# Text extract start

The following development does not try to be mathematically rigorous, but provide intuition. As in the Gram-Schmidt procedure, assume the goal is to obtain a set of $N$ orthonormal vectors $y$ from an input set ${x_{1}, x_{2}, \dots, x_{M}}$ composed by $M$ vectors of dimension $K$ . An important point is that all elements of an input vector $x = [X_{1}, \dots, X_{K}]$ are assumed to have zero mean (or the mean is subtracted before PCA), i. e., $𝔼 [X_{i}] = 0, \forall i$ . Instead of arbitrarily picking the first vector $x_{1}$ as in Gram-Schmidt, PCA seeks the vector (first principal component) that maximizes the variance of the projected data. Restricting the basis function to have unity norm $∥ y ∥ = 1$ , the absolute value of the inner product $⟨ y, x ⟩$ corresponds to the norm of the projection of $x$ over $y$ . PCA aims at minimizing the variance of this norm or, equivalently, the variance of $⟨ y, x ⟩$ . Because $y$ is a fixed vector and $𝔼 [x] = 0$ , it can be deduced that and $𝔼 [⟨ y, x ⟩] = 0$ and, consequently, the variance coincides with $𝔼 {{⟨ y, x ⟩}^{2}}$ . Hence, the first PCA basis function is given by

y_{1} = arg max_{∥ y ∥ = 1} 𝔼 {{⟨ y, x_{i} ⟩}^{2}} .

After obtaining $y_{1}$ , similarly to Gram-Schmidt, one finds new targets by projecting all $M$ input vectors in $y_{1}$ and keeping the errors as targets $\hat{x}$ . For example, the targets for finding $y_{2}$ are

{\hat{x}}_{i} = x_{i} - ⟨ x_{i}, y_{1} ⟩ y_{1}, i = 1, \dots, M,

and the new basis function is obtained by

y_{2} = arg max_{∥ y ∥ = 1} 𝔼 {{⟨ y, {\hat{x}}_{i} ⟩}^{2}} .

Similarly,

y_{3} = arg max_{∥ y ∥ = 1} 𝔼 {⟨ y, x_{i} - (⟨ x_{i}, y_{1} ⟩ y_{1} + ⟨ x_{i}, y_{2} ⟩ y_{2}) ⟩}

and so on.

It is out of the scope of this text³ to examine how to solve the maximization problems and find the optimal $y$ vectors, but it is noted that the solution can be obtained via eigenvectors of the covariance matrix or singular value decomposition (SVD). Listing A.5 illustrates the former procedure, which uses eigen analysis. Note that the order of importance of the principal components $y$ is given by the magnitude of the respective eigenvalues.

# Text extract end
# Data provided start

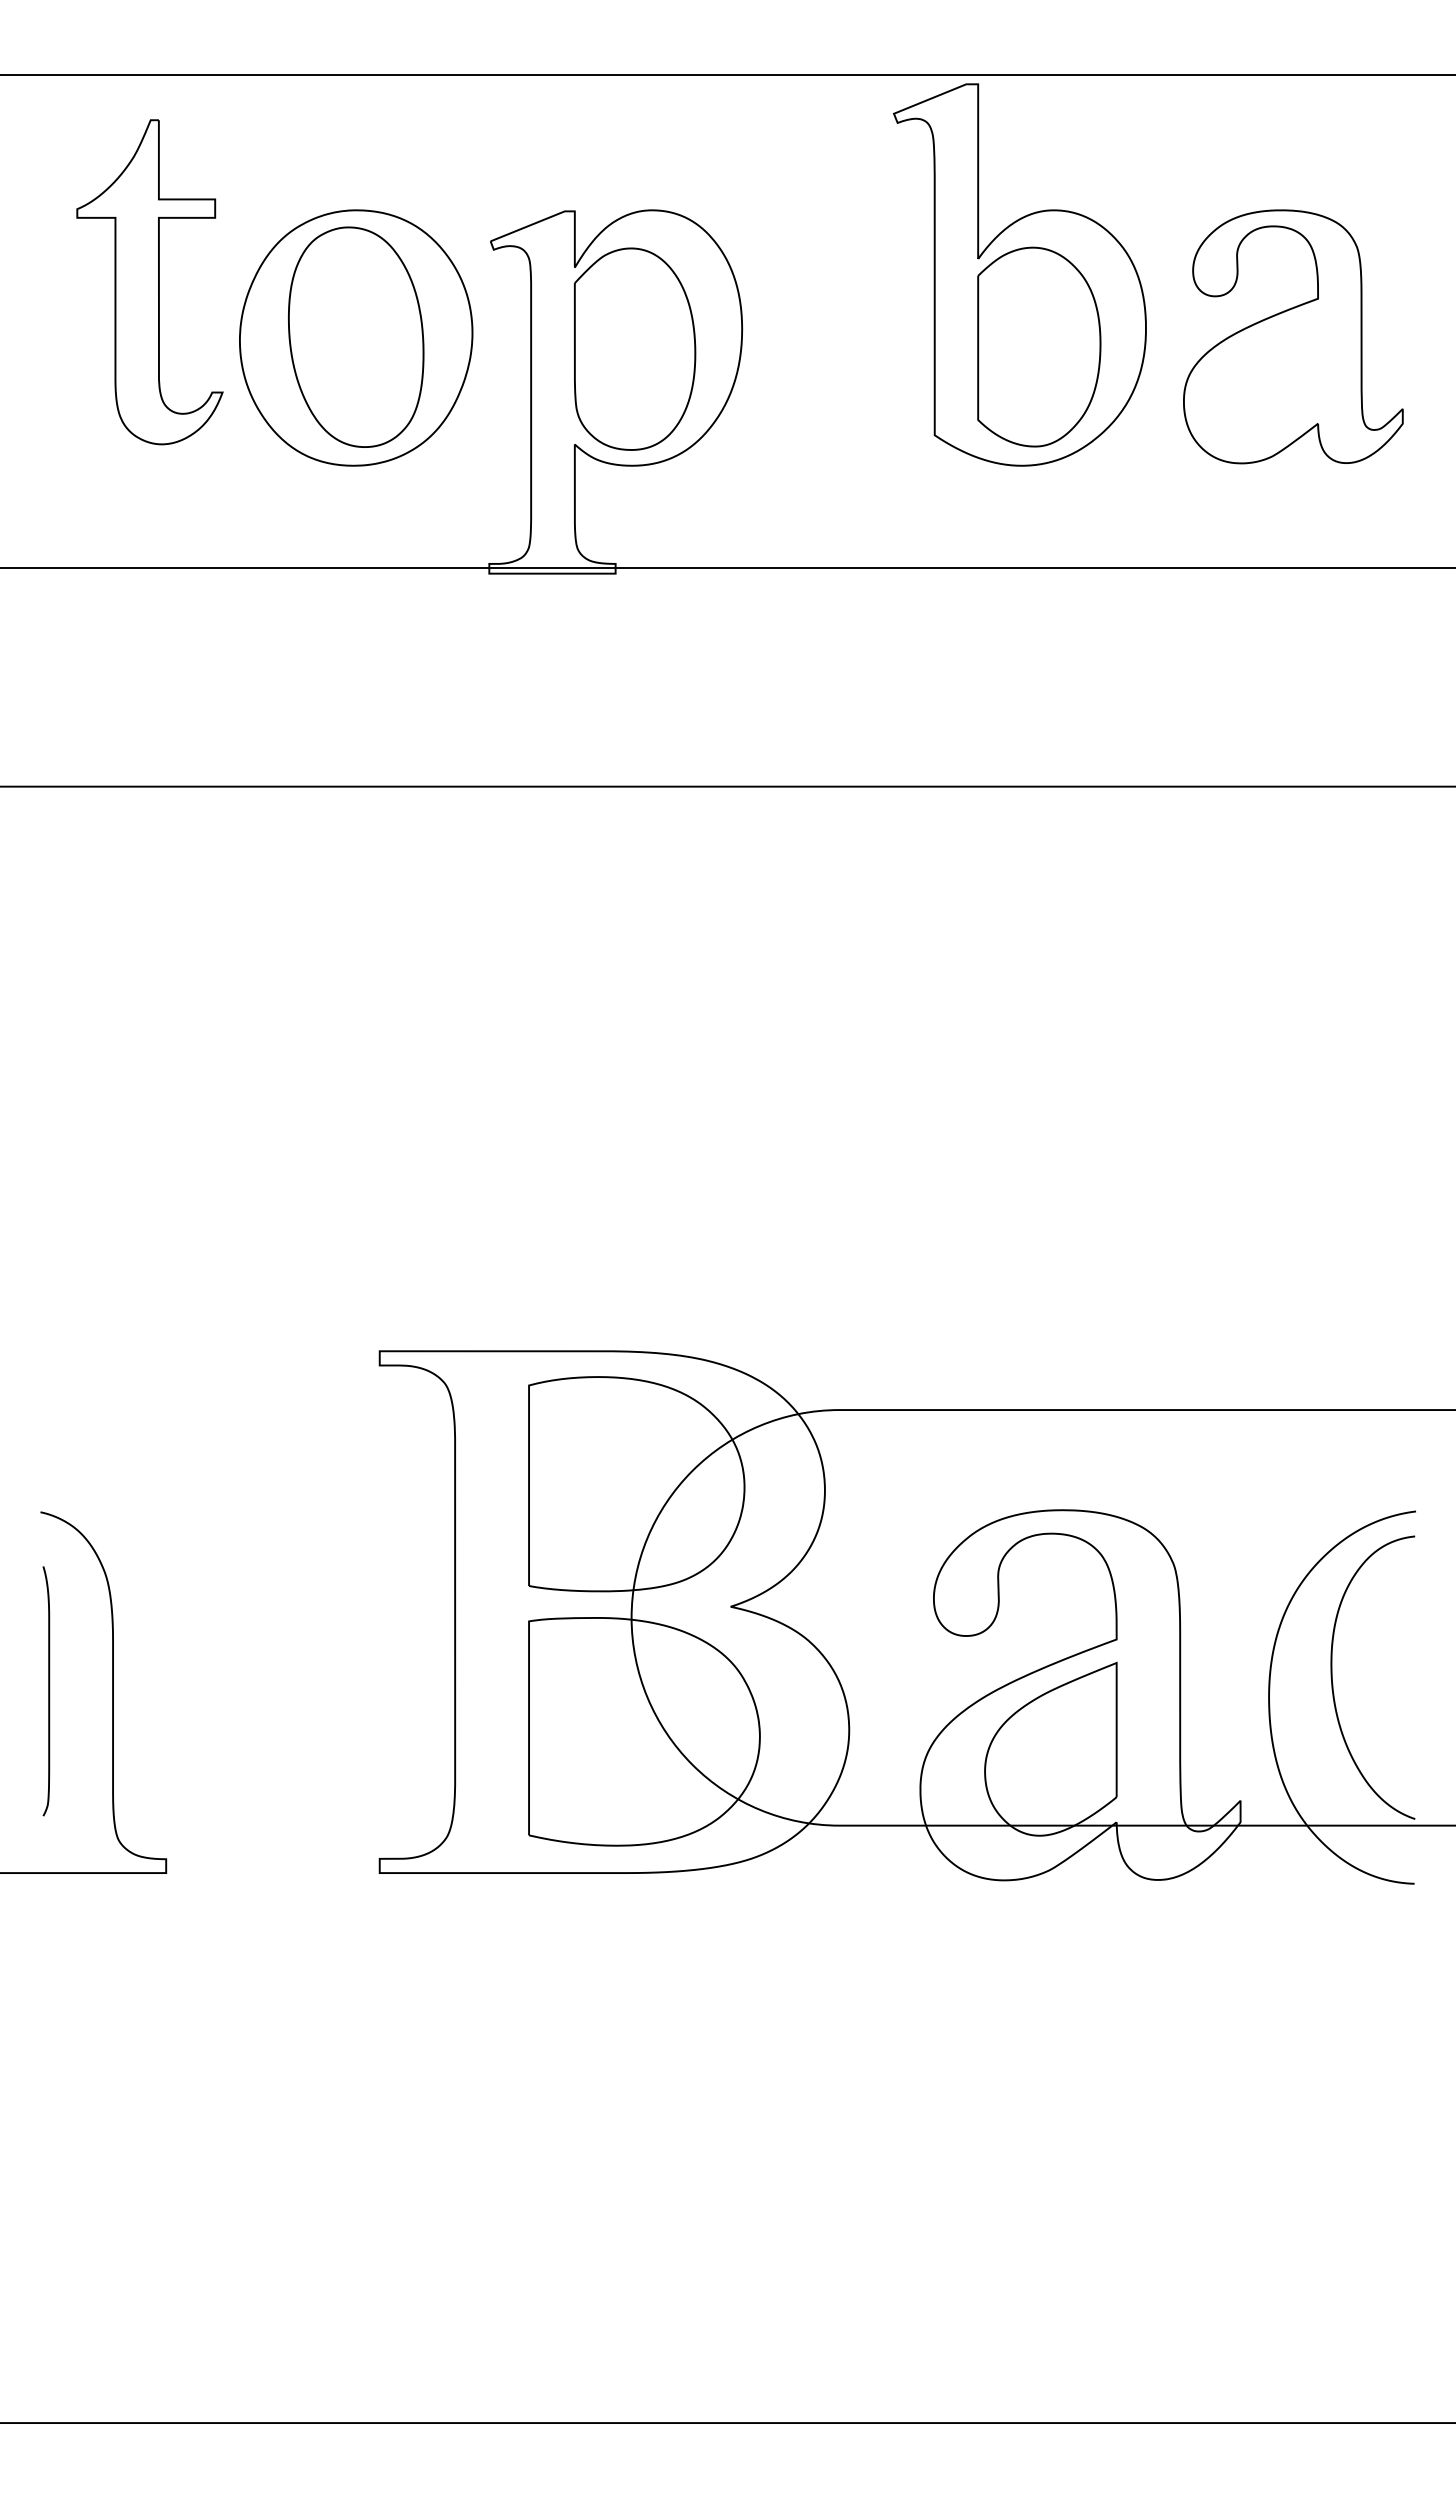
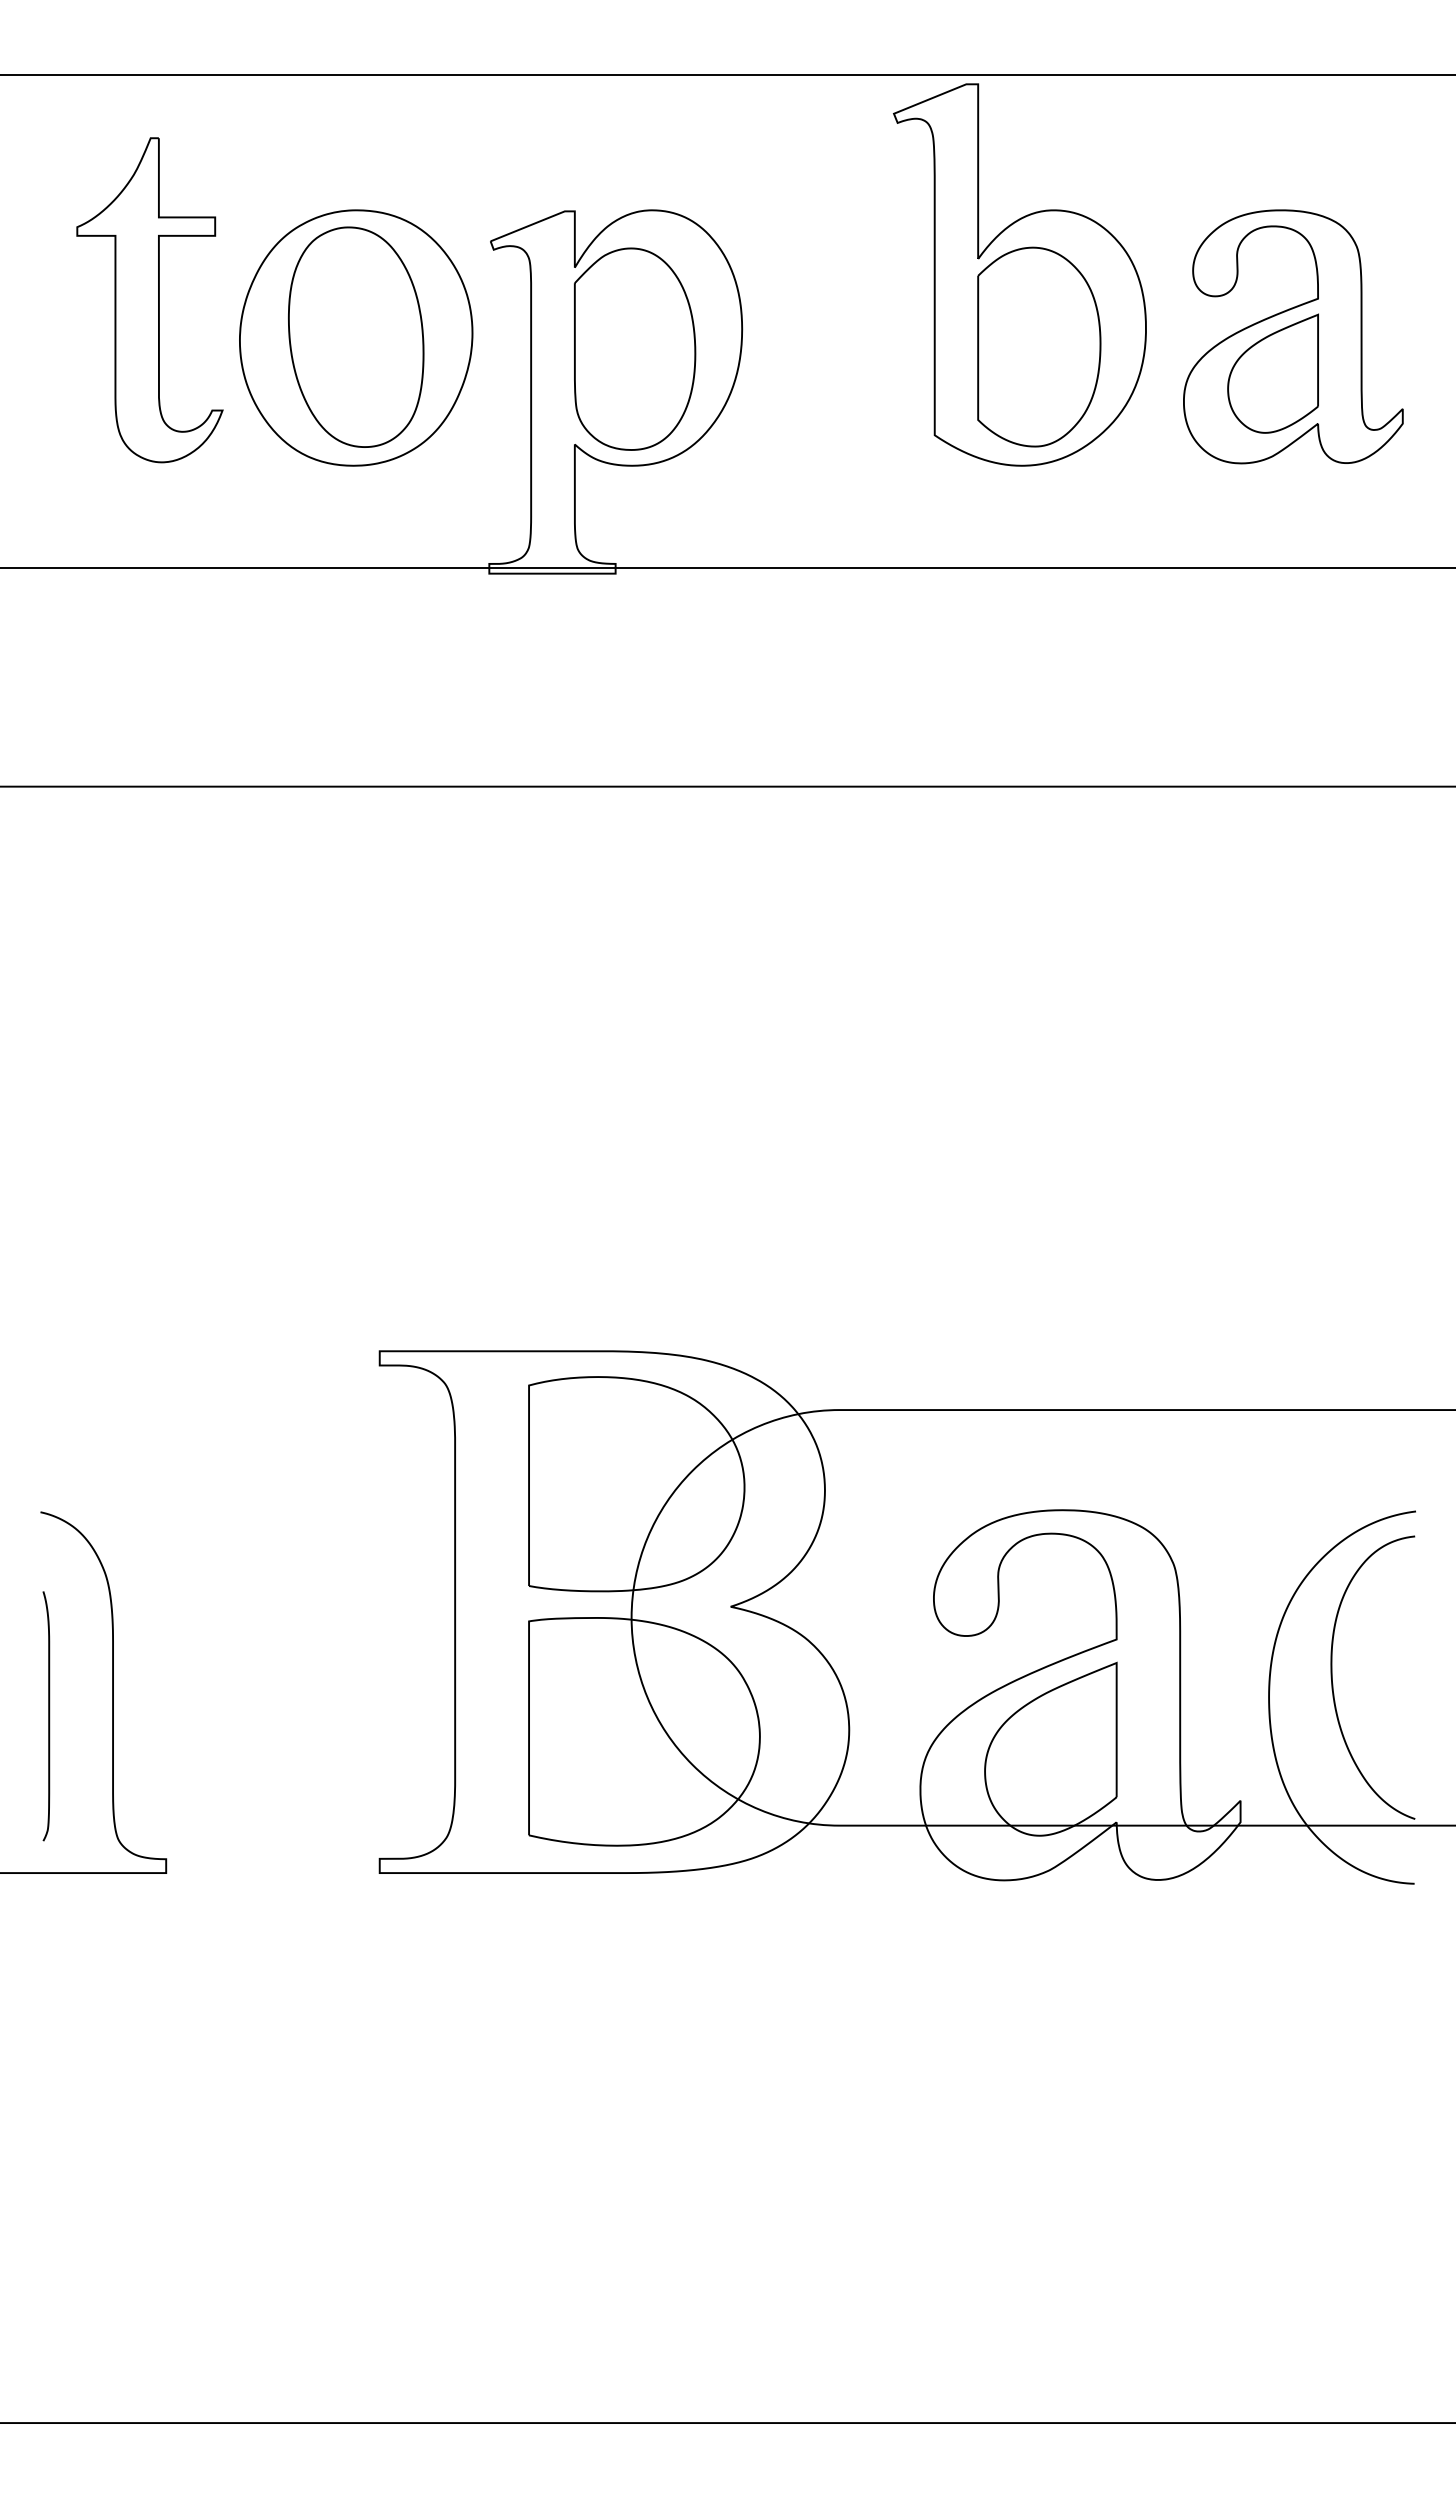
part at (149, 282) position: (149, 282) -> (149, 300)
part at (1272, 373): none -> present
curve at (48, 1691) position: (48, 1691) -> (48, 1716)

# Data provided end

● Task to complete:
Change "covariance matrix" to "correlation matrix" in the PCA passage, and give back the part that begins at the words "It is out of" and stops after "the respective eigenvalues.".

● Written solution:
It is out of the scope of this text³ to examine how to solve the maximization problems and find the optimal $y$ vectors, but it is noted that the solution can be obtained via eigenvectors of the correlation matrix or singular value decomposition (SVD). Listing A.5 illustrates the former procedure, which uses eigen analysis. Note that the order of importance of the principal components $y$ is given by the magnitude of the respective eigenvalues.